Now, I am so funny myself that I could be so naive and careless, I am a mature woman, with many life experiences, with the completed Faculty of Economics (which I have for 16 years of full-time schooling) and I have a lot of serious and responsible person behind me working in my workplaces in various companies ... But my behavior is proof that when we fall in love with mature years, we are even more "crazy" (blind, deaf and stupid) at the time than if we fall in love with puberty.

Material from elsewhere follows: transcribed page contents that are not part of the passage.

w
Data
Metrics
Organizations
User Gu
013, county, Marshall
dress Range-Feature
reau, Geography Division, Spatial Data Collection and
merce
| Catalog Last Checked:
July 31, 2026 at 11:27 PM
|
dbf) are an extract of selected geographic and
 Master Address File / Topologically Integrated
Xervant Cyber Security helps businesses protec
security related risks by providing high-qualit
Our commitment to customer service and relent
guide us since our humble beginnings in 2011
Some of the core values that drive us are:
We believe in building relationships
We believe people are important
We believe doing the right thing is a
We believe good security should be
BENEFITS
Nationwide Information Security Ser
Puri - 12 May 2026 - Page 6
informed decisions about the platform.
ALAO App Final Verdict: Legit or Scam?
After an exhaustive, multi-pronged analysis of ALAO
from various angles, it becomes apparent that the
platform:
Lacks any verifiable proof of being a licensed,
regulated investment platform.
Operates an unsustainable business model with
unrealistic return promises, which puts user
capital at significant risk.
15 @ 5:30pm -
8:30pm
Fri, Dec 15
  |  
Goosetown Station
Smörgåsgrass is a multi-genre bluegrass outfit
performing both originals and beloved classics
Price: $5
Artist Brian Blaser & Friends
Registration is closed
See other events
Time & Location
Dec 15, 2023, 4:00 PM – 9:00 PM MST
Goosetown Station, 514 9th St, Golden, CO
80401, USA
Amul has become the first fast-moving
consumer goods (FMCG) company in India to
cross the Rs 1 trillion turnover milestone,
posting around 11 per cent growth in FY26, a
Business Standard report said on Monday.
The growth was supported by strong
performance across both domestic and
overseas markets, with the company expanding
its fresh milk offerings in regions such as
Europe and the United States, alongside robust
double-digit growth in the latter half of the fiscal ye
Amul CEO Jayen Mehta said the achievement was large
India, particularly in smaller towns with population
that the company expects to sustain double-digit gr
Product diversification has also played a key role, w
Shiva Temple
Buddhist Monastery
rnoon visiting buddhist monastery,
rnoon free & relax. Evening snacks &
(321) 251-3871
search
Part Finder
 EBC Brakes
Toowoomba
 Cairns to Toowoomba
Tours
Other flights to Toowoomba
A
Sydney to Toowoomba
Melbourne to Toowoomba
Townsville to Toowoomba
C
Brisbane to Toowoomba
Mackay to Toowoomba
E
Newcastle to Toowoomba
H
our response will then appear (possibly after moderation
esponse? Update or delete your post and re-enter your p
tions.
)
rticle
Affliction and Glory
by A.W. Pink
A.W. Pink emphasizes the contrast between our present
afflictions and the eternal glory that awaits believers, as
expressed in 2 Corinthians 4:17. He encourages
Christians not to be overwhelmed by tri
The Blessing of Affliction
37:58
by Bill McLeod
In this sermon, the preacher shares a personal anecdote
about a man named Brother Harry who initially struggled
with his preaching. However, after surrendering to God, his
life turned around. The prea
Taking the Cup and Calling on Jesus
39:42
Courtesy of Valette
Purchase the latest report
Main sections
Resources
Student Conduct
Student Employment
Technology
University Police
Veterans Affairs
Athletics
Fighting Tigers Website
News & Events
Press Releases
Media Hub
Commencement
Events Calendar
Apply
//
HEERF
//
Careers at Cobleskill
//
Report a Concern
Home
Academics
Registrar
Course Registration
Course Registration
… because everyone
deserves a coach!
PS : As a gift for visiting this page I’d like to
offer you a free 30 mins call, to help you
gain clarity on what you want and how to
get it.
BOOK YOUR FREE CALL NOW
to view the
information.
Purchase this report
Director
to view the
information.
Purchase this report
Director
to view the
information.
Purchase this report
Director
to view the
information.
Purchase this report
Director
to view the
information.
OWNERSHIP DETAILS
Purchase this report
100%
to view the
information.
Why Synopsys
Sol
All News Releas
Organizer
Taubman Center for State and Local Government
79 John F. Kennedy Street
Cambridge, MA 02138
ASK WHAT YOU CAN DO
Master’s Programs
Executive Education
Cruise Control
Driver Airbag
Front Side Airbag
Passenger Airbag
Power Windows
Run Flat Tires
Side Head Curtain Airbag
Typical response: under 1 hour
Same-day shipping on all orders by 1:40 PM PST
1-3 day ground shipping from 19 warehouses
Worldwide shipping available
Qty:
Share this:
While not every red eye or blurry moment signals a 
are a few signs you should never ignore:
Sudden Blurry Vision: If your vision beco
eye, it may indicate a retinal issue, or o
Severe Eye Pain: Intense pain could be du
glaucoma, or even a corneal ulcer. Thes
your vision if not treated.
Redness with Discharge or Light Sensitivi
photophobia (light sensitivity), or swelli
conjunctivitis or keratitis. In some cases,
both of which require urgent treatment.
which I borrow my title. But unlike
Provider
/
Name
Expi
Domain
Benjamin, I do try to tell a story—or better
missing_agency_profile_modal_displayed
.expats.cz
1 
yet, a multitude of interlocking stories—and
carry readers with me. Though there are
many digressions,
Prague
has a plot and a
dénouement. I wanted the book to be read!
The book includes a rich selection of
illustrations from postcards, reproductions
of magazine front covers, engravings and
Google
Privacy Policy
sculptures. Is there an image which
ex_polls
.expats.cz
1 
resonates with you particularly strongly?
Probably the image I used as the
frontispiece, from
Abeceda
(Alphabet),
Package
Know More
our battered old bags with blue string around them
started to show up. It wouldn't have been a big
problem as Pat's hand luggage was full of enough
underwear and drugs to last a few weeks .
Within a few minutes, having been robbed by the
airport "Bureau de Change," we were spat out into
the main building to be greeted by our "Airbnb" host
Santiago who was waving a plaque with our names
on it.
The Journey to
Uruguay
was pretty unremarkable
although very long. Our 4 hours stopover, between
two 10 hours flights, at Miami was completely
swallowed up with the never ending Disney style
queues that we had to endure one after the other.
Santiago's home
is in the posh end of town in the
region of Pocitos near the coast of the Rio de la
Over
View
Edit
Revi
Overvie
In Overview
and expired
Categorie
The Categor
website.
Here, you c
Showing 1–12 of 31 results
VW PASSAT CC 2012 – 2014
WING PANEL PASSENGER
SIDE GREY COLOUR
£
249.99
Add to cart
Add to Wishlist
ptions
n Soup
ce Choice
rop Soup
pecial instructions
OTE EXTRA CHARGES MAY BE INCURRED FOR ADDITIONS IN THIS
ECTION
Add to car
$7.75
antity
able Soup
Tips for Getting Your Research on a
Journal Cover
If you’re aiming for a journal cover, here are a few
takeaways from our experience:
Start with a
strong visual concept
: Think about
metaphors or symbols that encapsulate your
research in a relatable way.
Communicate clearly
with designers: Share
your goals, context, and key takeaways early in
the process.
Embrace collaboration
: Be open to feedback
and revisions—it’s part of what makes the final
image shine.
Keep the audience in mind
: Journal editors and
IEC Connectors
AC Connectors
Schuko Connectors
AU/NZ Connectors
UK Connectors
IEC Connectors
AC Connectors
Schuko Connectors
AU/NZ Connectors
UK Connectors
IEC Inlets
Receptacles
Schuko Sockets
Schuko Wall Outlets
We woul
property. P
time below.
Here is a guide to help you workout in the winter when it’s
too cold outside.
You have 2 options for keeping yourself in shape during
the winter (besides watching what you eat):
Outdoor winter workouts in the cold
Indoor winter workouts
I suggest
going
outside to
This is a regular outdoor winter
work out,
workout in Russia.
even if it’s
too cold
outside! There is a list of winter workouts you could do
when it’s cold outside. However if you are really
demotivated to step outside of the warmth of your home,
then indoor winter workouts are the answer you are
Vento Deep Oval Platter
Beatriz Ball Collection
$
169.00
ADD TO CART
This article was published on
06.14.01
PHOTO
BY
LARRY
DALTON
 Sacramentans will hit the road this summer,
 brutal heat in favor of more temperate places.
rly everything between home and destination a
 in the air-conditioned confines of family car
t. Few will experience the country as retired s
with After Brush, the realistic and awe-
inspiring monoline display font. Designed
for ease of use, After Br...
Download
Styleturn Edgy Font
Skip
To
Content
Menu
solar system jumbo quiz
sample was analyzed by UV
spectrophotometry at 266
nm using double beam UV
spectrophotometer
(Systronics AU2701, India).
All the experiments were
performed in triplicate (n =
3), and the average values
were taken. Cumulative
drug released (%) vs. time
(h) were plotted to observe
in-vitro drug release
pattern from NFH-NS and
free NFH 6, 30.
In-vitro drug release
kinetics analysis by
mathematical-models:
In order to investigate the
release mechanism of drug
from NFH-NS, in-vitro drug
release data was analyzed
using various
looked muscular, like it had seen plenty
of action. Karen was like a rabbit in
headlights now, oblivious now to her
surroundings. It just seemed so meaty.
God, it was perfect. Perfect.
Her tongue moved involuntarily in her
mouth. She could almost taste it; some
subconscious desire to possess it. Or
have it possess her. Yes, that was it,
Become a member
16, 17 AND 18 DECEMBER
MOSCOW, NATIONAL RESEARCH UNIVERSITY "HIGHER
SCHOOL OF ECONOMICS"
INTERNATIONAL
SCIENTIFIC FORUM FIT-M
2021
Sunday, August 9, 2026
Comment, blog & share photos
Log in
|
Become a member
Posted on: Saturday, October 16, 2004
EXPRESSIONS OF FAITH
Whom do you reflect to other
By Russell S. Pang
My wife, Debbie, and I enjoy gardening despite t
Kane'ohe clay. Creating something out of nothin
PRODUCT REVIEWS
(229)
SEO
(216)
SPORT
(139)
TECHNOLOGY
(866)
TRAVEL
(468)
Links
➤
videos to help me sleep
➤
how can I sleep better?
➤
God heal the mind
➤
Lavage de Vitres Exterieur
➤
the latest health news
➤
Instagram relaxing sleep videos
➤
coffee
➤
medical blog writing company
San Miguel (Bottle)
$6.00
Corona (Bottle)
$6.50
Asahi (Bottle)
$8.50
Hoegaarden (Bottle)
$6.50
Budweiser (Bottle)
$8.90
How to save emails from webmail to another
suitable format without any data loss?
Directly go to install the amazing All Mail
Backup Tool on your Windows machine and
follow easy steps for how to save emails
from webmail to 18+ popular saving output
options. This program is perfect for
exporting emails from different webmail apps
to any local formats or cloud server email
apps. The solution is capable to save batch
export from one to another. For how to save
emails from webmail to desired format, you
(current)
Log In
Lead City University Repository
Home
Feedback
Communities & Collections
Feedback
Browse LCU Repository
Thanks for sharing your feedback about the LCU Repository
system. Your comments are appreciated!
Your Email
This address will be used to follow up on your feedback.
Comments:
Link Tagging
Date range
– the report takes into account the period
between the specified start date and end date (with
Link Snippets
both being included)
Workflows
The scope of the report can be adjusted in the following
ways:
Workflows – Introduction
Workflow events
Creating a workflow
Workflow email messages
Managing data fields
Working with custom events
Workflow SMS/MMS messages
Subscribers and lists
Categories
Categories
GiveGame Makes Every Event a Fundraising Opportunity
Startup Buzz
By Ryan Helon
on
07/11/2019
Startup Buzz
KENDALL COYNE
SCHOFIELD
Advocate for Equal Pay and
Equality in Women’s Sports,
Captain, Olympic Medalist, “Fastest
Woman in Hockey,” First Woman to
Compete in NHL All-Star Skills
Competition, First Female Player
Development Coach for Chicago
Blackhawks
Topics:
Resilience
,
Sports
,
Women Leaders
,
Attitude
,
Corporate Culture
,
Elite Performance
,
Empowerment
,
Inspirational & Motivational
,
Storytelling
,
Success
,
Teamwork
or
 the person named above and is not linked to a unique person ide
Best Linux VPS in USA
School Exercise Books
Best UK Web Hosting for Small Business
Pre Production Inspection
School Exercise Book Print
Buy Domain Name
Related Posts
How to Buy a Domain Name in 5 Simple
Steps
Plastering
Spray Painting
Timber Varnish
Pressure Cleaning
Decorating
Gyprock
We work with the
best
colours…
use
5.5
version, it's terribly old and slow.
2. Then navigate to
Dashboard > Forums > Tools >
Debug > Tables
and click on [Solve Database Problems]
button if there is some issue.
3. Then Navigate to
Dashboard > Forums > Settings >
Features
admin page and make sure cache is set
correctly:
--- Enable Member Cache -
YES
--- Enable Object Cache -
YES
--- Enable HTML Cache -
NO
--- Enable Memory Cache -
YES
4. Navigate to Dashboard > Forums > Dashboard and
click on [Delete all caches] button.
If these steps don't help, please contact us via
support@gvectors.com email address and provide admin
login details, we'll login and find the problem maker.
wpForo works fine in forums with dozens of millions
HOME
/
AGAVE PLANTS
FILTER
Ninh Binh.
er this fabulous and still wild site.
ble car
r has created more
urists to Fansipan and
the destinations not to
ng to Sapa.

The way I feel right now (despite the fact that my eyes have finally opened up) is strange, but real. I'm really sorry about that money I lost, but it's unbelievably more regrettable for the "love" I've lost. For years and years, I have not been so in love as I fell in love with this LOPEZ Hug, and for years and years I was not as happy as I was happy at the time when I still believed that LOPEZ Hugo really would become my husband (because I was he promised this all the time ...) and for years and years I was not as unhappy as I am unhappy now (even this moment when I write) when I lost my "love" ..... Everything in the world would give ( and because of this, she would go to another part of the world, if necessary ...) if, then, the real man in these paintings could be embraced and kissed as his husband, and told him, "I love you very much, my dear, and you I will love you and I will be faithful to you for the rest of my life ".